The following poems have been ascribed to Poe plausibly but with insufficient evidence to warrant their inclusion in the canon. There is reason enough behind the ascriptions, however, to justify their presentation in an appendix. Further evidence may yet appear.

TO IRENË

This poem presents many problems, some of which are not completely soluble at present. John H. Hewitt, said that in Richmond he “found two manuscripts of Poe's, given me by ladies of that city.” Hewitt said he sent them to Neilson Poe who said he did not receive them. Nothing is known of the second poem, but Hewitt, who was vague about dates, printed the poem “To Irenë” in the Staunton Spectator, March 23, 1869, with a note:

Messrs Editors: The following lines, written by Edgar A. Poe, were copied from the fly-leaf of a music book, belonging to a lady of Richmond. I have every reason to believe that they are genuine, as they were in his hand-writing and over the initials of E.A.P. Of their merit I have nothing to say. CHIPS

The signature is one acknowledged by Hewitt, who preserved a clipping among his papers, now at Emory University in Atlanta, Georgia. See Recollections of Poe by John Hill Hewitt, edited by Richard Barksdale Harwell (Atlanta, 1949), especially pp. 20 and 29. The ascription cannot be lightly dismissed, but cannot be accepted without reservations. Hewitt was given to the uncritical use of legendary material, how well he knew the handwriting of Poe may be questioned, and the manuscript from which he copied the verses has never turned up, although Hewitt implies it had survived the Civil War. I do not think Hewitt himself would have perpetrated a hoax, but by 1869 hoaxers were busy with Poe. The echo in the second stanza of Moore's constantly quoted lines in Lalla Rookh, “I never loved a tree or flower ... I never nursed a dear gazelle,” means little. The verses, if genuine, must have been written about 1836. The text given here is from the file of the Staunton Spectator at the University of Virginia. I add a diaeresis in the title because of the difference in pronunciation in our day from Poe's.

* Records supplied
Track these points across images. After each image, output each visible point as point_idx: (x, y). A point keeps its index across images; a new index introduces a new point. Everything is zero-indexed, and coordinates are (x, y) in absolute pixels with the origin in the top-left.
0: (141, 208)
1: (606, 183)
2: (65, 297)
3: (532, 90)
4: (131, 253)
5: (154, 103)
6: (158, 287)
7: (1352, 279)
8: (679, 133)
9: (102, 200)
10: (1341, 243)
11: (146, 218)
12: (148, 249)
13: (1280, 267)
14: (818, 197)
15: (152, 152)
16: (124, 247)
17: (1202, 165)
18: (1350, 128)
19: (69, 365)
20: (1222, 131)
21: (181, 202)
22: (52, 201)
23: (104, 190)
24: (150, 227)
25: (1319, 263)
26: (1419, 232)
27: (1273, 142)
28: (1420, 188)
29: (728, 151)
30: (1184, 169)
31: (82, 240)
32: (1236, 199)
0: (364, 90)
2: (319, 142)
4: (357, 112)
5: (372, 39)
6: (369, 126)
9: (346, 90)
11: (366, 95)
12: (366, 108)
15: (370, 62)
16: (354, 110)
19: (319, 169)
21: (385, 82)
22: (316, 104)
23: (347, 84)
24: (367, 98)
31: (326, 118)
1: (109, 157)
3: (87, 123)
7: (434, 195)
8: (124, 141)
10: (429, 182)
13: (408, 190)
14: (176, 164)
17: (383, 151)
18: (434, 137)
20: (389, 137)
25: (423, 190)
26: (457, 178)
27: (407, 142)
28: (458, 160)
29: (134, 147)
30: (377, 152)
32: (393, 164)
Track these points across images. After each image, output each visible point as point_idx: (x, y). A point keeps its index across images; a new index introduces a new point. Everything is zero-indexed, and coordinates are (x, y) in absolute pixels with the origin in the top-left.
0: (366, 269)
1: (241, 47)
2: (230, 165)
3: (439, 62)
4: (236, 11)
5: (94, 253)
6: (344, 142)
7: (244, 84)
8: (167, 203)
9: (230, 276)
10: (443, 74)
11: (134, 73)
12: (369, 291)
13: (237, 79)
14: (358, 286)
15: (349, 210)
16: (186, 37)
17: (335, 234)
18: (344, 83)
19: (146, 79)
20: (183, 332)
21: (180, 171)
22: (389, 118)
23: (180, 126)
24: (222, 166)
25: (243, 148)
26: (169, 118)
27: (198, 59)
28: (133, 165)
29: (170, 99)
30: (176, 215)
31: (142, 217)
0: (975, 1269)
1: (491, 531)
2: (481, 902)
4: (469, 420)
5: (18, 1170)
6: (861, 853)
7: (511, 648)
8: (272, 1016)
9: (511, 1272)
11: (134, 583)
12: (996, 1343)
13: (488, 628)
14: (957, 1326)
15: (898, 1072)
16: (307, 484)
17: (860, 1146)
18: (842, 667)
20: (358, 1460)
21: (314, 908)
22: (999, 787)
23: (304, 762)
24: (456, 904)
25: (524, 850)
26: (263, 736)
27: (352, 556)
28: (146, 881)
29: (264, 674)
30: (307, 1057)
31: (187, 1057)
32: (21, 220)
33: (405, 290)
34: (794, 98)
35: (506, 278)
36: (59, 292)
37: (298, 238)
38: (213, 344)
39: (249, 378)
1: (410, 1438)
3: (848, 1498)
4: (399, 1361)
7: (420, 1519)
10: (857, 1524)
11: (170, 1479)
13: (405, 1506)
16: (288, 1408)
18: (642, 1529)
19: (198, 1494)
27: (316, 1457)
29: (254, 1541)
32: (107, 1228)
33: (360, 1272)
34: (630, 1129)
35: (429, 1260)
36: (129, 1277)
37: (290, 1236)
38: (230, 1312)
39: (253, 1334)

* Exercise directions
Summarize the text on poems doubtfully ascribed to Poe in two sentences. The items have no connection to the text.

* Finished task
The appendix gathers poems plausibly but insufficiently ascribed to Poe, among them "To Irenë," which John H. Hewitt printed in the Staunton Spectator in 1869 as lines copied from the fly-leaf of a Richmond lady's music book, which he said bore Poe's handwriting and initials. The ascription cannot be lightly dismissed but is held with reservations, because Hewitt used legendary material uncritically, his knowledge of Poe's handwriting is questionable, the manuscript has never turned up, and hoaxers were busy with Poe by 1869.